===== SOURCE RECORDS

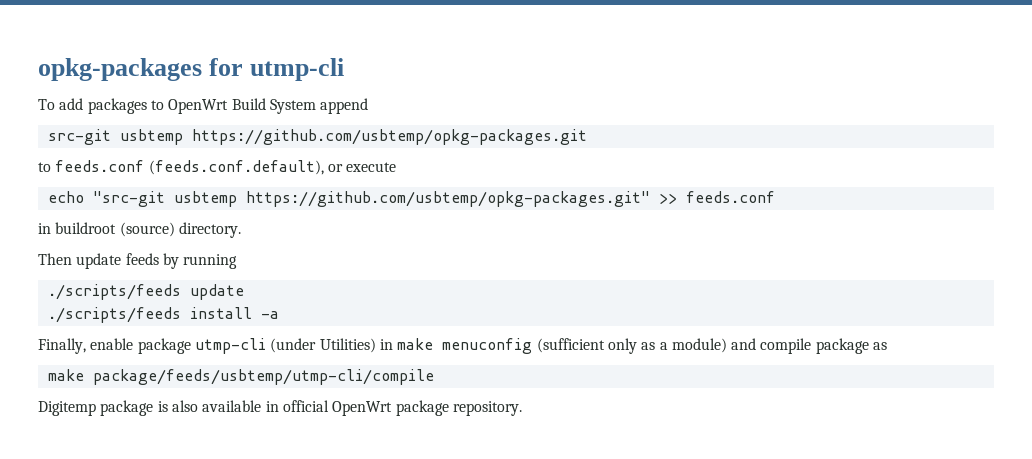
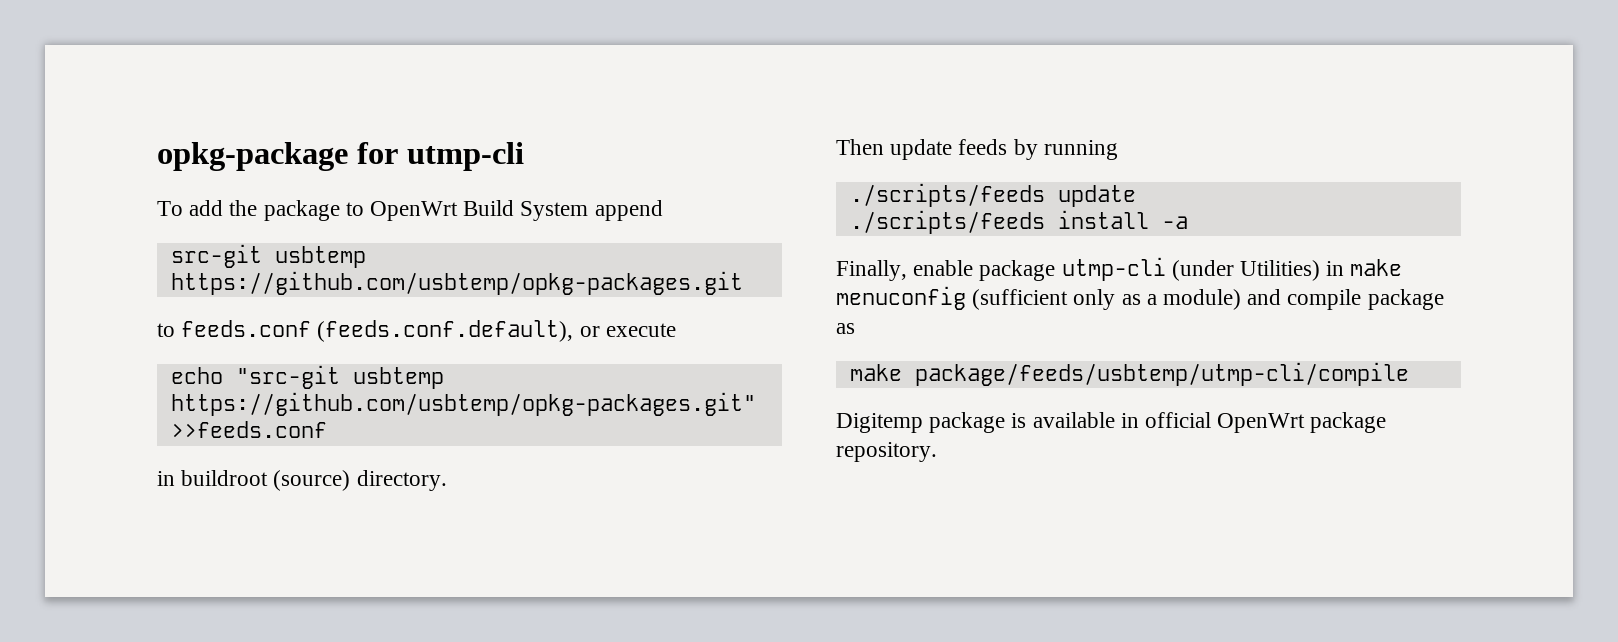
[38,58,202,81] opkg-packages -> [157,142,348,171] opkg-package
[87,98,147,114] packages -> [229,200,340,221] the package
[658,191,775,204] >> feeds.conf -> [170,421,327,438] >>feeds.conf
[171,400,198,412] also -> (1027, 420) none

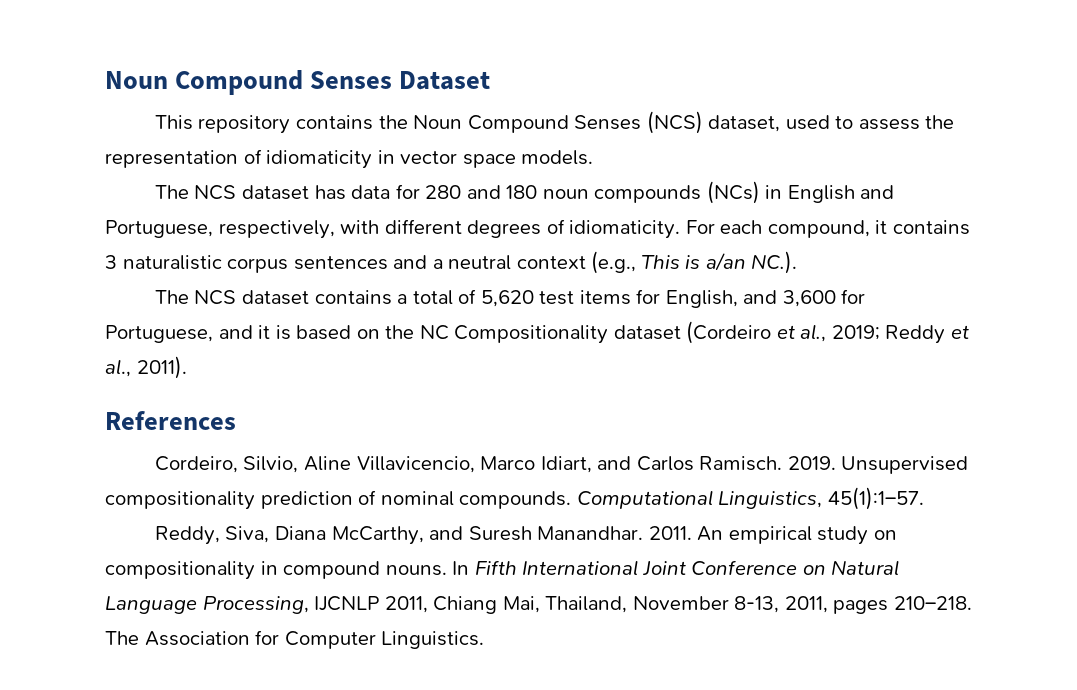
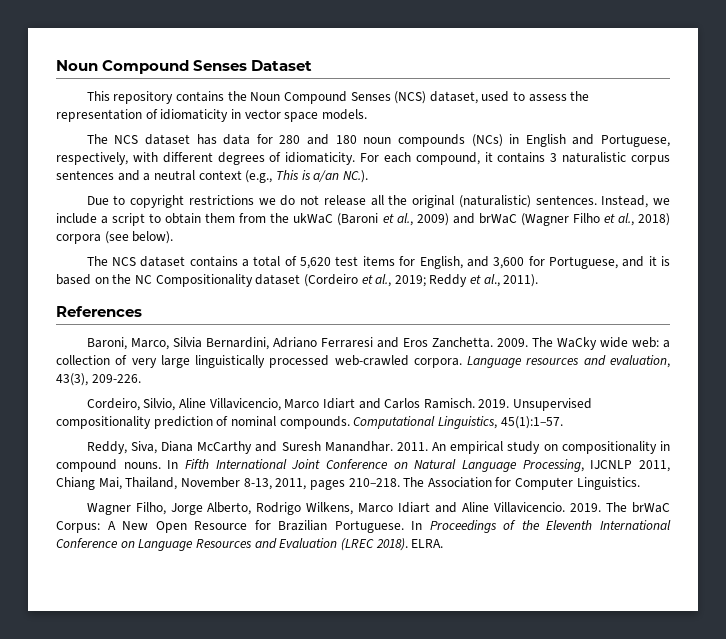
(798, 262) none -> [86,195,670,208] [56,213,670,226] [56,231,174,244] // Due to copyright restrictions we do not release all the original (naturalistic) sentences. Instead, we include a script to obtain them from the ukWaC (Baroni et al., 2009) and brWaC (Wagner Filho et al., 2018) corpora (see below).
(236, 420) none -> [86,337,670,350] [56,355,670,368] [56,373,141,386] // Baroni, Marco, Silvia Bernardini, Adriano Ferraresi and Eros Zanchetta. 2009. The WaCky wide web: a collection of very large linguistically processed web-crawled corpora. Language resources and evaluation, 43(3), 209-226.
[540,456,592,473] Idiart, -> [322,398,355,409] Idiart
[331,526,424,545] McCarthy, -> [197,441,253,454] McCarthy
(485, 640) none -> [86,502,670,515] [56,520,672,533] [56,538,444,551] // Wagner Filho, Jorge Alberto, Rodrigo Wilkens, Marco Idiart and Aline Villavicencio. 2019. The brWaC Corpus: A New Open Resource for Brazilian Portuguese. In Proceedings of the Eleventh International Conference on Language Resources and Evaluation (LREC 2018). ELRA.

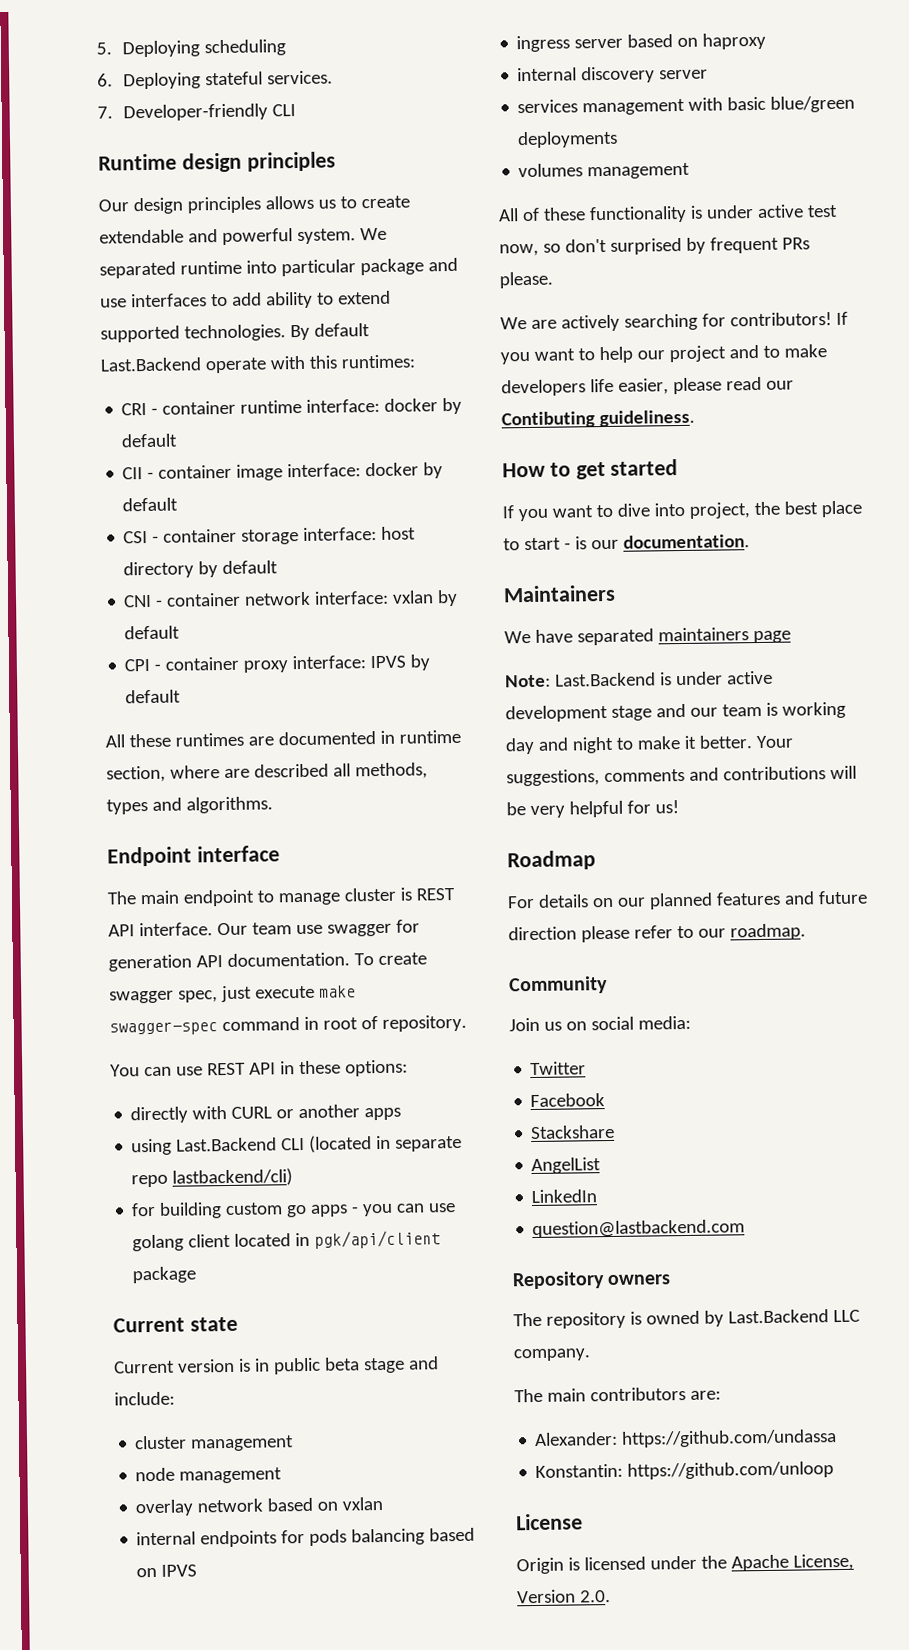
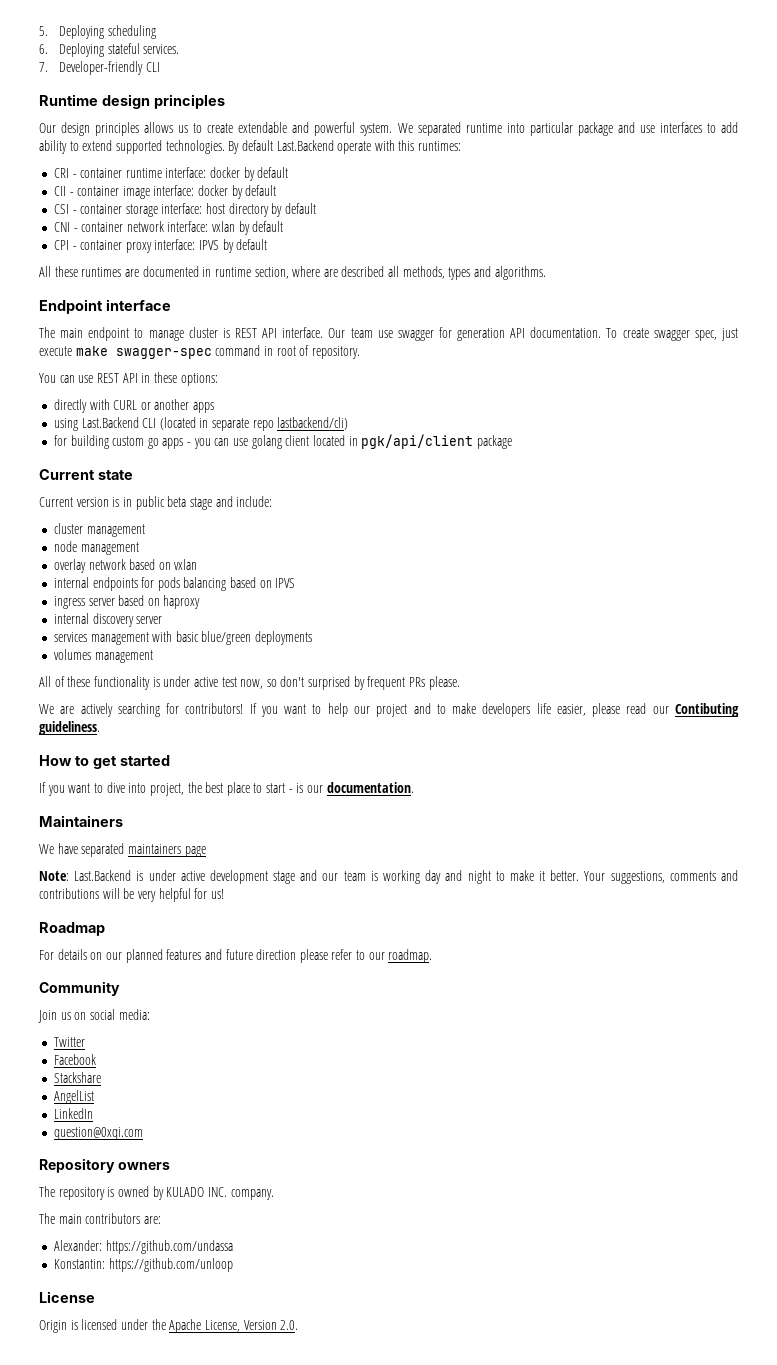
[532,1219,746,1239] question@lastbackend.com -> [53,1127,143,1140] question@0xqi.com
[727,1309,860,1324] Last.Backend LLC -> [166,1187,227,1197] KULADO INC.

==========

• _WHAT THE EXERCISE ASKS_
Leave out the pictures and output everything else in the records exactly.

• _EXERCISE ANSWER_
[38,58,202,81] opkg-packages -> [157,142,348,171] opkg-package
[87,98,147,114] packages -> [229,200,340,221] the package
[658,191,775,204] >> feeds.conf -> [170,421,327,438] >>feeds.conf
[171,400,198,412] also -> (1027, 420) none

(798, 262) none -> [86,195,670,208] [56,213,670,226] [56,231,174,244] // Due to copyright restrictions we do not release all the original (naturalistic) sentences. Instead, we include a script to obtain them from the ukWaC (Baroni et al., 2009) and brWaC (Wagner Filho et al., 2018) corpora (see below).
(236, 420) none -> [86,337,670,350] [56,355,670,368] [56,373,141,386] // Baroni, Marco, Silvia Bernardini, Adriano Ferraresi and Eros Zanchetta. 2009. The WaCky wide web: a collection of very large linguistically processed web-crawled corpora. Language resources and evaluation, 43(3), 209-226.
[540,456,592,473] Idiart, -> [322,398,355,409] Idiart
[331,526,424,545] McCarthy, -> [197,441,253,454] McCarthy
(485, 640) none -> [86,502,670,515] [56,520,672,533] [56,538,444,551] // Wagner Filho, Jorge Alberto, Rodrigo Wilkens, Marco Idiart and Aline Villavicencio. 2019. The brWaC Corpus: A New Open Resource for Brazilian Portuguese. In Proceedings of the Eleventh International Conference on Language Resources and Evaluation (LREC 2018). ELRA.

[532,1219,746,1239] question@lastbackend.com -> [53,1127,143,1140] question@0xqi.com
[727,1309,860,1324] Last.Backend LLC -> [166,1187,227,1197] KULADO INC.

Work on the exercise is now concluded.